Bias Likely Plays a Large Role in Retrospective PsA Study
“We’ve been struggling for the last several years to find a database that allows us to really address this question retrospectively,” study coauthor Christopher T. Ritchlin, MD, of the University of Rochester (N.Y.), said in an interview. “It looks like the model you use for a retrospective analysis heavily influences what you come out with.”
He described the potential biases they identified, including the possibility of protopathic bias indicating that patients being treated with biologics who then report joint pain have developed PsA – and are coded accordingly after visiting a rheumatologist.
“This has convinced us that you have to do a prospective study,” he said. “We’ve known that there were flaws with previous studies in this area.
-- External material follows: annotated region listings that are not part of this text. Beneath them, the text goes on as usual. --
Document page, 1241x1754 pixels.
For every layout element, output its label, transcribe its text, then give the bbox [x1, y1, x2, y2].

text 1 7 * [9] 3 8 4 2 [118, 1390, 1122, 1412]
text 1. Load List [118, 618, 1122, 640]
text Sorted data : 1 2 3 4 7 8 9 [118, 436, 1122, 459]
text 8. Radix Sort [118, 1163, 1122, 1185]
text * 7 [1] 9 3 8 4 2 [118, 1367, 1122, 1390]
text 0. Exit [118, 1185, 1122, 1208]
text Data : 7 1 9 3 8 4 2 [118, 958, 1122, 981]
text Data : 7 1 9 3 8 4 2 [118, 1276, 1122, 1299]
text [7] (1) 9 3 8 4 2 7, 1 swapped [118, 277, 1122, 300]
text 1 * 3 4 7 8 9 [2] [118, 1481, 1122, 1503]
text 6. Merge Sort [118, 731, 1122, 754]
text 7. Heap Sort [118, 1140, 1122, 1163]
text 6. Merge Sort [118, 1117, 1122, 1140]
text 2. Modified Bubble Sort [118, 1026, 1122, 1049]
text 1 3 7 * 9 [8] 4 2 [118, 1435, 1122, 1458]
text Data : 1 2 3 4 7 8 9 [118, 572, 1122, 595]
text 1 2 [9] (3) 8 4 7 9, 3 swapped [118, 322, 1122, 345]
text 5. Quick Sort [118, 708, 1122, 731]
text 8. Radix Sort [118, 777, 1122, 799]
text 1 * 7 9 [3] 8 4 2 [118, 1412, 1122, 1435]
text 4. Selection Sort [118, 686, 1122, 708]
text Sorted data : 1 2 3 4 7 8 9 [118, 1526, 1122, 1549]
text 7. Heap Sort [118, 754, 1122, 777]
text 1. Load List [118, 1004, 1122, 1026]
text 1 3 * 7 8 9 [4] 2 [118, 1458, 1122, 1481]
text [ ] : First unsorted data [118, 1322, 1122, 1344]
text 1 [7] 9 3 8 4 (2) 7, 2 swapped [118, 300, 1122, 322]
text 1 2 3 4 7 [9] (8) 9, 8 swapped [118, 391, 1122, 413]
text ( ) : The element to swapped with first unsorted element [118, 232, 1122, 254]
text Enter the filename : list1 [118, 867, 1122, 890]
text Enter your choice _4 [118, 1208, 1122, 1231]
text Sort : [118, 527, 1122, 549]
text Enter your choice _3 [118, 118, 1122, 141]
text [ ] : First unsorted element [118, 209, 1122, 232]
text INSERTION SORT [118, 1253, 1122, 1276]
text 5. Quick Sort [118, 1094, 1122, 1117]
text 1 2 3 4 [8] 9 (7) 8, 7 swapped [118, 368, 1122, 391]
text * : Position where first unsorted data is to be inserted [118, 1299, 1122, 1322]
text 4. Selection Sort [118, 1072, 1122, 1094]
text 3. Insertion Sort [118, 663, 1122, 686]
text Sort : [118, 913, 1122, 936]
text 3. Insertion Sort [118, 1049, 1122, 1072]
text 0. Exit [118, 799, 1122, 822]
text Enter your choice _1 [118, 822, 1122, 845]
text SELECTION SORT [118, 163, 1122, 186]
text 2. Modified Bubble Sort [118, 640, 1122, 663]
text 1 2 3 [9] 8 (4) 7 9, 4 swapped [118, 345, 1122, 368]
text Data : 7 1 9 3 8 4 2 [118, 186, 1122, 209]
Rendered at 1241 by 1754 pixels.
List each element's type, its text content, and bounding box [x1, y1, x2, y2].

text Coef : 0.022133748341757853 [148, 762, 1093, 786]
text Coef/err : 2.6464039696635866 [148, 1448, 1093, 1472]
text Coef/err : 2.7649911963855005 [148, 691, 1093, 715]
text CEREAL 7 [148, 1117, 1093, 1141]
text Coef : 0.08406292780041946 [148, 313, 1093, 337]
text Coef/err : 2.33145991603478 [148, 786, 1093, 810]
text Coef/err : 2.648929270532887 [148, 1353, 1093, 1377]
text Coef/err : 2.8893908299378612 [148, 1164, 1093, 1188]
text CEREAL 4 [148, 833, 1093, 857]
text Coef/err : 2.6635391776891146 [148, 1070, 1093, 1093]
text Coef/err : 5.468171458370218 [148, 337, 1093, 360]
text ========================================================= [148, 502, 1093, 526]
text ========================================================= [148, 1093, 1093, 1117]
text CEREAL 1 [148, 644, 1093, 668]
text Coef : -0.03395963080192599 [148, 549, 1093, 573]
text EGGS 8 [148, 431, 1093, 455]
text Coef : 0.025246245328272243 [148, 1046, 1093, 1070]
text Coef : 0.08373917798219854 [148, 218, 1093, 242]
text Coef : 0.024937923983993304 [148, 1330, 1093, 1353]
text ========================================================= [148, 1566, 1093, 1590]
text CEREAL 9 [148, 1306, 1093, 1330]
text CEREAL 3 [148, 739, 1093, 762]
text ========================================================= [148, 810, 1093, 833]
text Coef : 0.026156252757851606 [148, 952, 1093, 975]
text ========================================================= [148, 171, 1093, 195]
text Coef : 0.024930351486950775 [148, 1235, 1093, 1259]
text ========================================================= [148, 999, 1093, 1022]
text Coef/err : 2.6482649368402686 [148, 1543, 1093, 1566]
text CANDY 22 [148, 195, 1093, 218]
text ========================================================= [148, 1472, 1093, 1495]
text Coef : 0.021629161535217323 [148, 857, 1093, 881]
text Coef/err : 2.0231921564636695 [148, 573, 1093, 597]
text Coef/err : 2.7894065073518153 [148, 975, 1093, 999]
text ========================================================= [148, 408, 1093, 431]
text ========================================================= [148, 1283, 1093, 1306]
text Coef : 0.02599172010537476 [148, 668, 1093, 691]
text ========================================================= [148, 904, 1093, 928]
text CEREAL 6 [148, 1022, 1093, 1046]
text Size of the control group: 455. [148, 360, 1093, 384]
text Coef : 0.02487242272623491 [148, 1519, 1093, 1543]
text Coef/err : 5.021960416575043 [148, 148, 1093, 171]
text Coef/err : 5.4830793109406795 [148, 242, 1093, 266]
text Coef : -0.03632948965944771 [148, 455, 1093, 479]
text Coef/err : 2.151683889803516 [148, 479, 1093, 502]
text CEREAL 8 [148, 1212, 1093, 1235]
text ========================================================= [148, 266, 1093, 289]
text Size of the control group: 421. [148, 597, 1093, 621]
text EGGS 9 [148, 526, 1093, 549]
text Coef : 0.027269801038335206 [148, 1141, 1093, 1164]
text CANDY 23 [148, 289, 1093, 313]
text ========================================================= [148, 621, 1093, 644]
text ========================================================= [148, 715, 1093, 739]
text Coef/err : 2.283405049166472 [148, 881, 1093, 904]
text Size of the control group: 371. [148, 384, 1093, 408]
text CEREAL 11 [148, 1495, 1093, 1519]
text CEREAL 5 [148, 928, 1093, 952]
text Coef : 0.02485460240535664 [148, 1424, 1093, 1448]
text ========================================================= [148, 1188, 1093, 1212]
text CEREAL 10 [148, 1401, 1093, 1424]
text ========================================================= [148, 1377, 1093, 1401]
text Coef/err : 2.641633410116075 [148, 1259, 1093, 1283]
We tried to overcome them with our methodology, but there’s no way you can overcome a coding issue when you’re looking at such a large database.”
He noted another likely bias: The patients who are more likely to develop PsA are the ones with severe psoriasis, and they are also the patients most likely to be prescribed biologics.
“In my clinical experience, I have seen many patients develop psoriatic arthritis while on biologics for their psoriasis,” coauthor Joel M. Gelfand, MD, of the University of Pennsylvania, added in an interview. “Currently, we do not have adequate data to recommend treating psoriasis with a particular modality in order to prevent psoriatic arthritis. This question, however, is very important to patients and clinicians and ultimately is best answered with a large-scale pragmatic trial.”
Ritchlin reported that a prospective study in which “patients with psoriasis who do not have arthritis but do have certain risk factors and abnormal findings on musculoskeletal ultrasounds” will be treated with either biologic agents or placebo is about to begin, with a goal of “either attenuating or preventing the onset of PsA.”
The authors recognized their study’s additional limitations, including electronic health records being used as the primary data source and the possibility that medications were prescribed but never filled. That said, they did attempt to address the latter by using two prescriptions for a given therapy as the primary analysis, “suggesting a refill was initiated.”
The authors said that no commercial entities provided support for the study. Two of the authors acknowledged receiving funding from the National Psoriasis Foundation, and several authors declared potential conflicts of interests that included consulting and receiving honoraria from various pharmaceutical companies.